Mariah stood numbly quiet until her father was finished with the dreaded chore. When she heard him place the scissors on her nightstand beside her bed, she stared blankly down at the hair on the floor, and became choked up all over again with the need to cry.
But there were no more tears. What seemed to have taken their place was a building resentment toward her father, which she feared was nearing hate.
Kneeling, she began to scoop up her precious strands of hair, its softness like the down of bird feathers against the flesh of her hands. She stiffened inside when her father's shadow fell over her.
“There is something else I have to say to you,” Victor said, drawing Mariah's eyes quickly up. He placed a hand at her elbow and helped her up to stand before him.
“Oh, no, Papa,” she cried. “Whatever more could you want with me? Haven't you already done enough?”
“What I have done, for the most part in your behalf, is to guarantee your survival here in the Minnesota wilderness in case something happens to me,” Victor said, gripping Mariah's shoulders with his hands. “I have taught you enough of the Sioux and Chippewa tongues for common purposes, and taught you the trick of the Indian trade to perfection. I have taught you how to shoot all firearms, and how to ride a horse better than most men. Today . . . today . . .”

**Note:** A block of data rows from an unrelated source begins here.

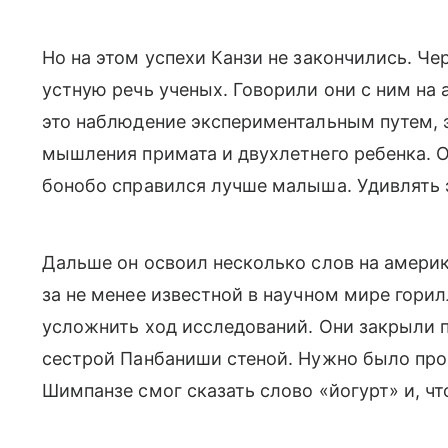
Но на этом успехи Канзи не закончились. Че
устную речь ученых. Говорили они с ним на
это наблюдение экспериментальным путем, 
мышления примата и двухлетнего ребенка. О
бонобо справился лучше малыша. Удивлять э
Дальше он освоил несколько слов на амери
за не менее известной в научном мире гори
усложнить ход исследований. Они закрыли 
сестрой Панбаниши стеной. Нужно было пров
Шимпанзе смог сказать слово «йогурт» и, чт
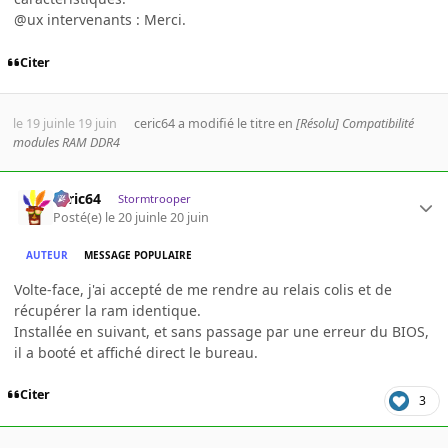
@ux intervenants : Merci.
Citer
le 19 juin
le 19 juin
ceric64
a modifié le titre en
[Résolu] Compatibilité
modules RAM DDR4
ceric64
Stormtrooper
Posté(e)
le 20 juin
le 20 juin
AUTEUR
MESSAGE POPULAIRE
Volte-face, j'ai accepté de me rendre au relais colis et de
récupérer la ram identique.
Installée en suivant, et sans passage par une erreur du BIOS,
il a booté et affiché direct le bureau.
Citer
3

Clutching her loose strands of hair to her bosom, Mariah looked fearlessly up at her father, yet wary of what else he had planned for her. Even he seemed hesitant to tell her.
“Today? What about today?” she asked, almost afraid to hear the answer.

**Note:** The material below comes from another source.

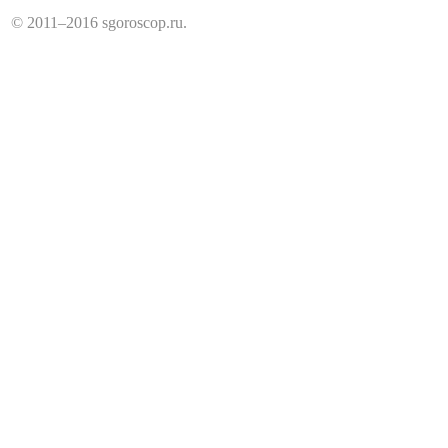
© 2011–2016 sgoroscop.ru.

“I plan to teach you further ways of survival,” Victor said, dropping his hands away from her. He went to the window and stared into the shadowy depths of the forest that stretched out far beyond the land that had been cleared for his trading post.
An instant dread grabbed Mariah at the pit of her stomach. “What do you mean?” she said in a low gasp.
Victor turned on a heel and stared at her. He reached a hand to his pants leg and ran his fingers over his leg, feeling nothing, only numbness. “An Injun took too many important things from my life. Because of him, I am half-crippled and . . .”
He stopped in mid-sentence, then went and stood over Mariah. “A year ago, Chief Gray Elk settled within only a half-day's ride from Fort Snelling. His village is only an hour's ride from our trading post. And by damn, that's way too close for my liking.”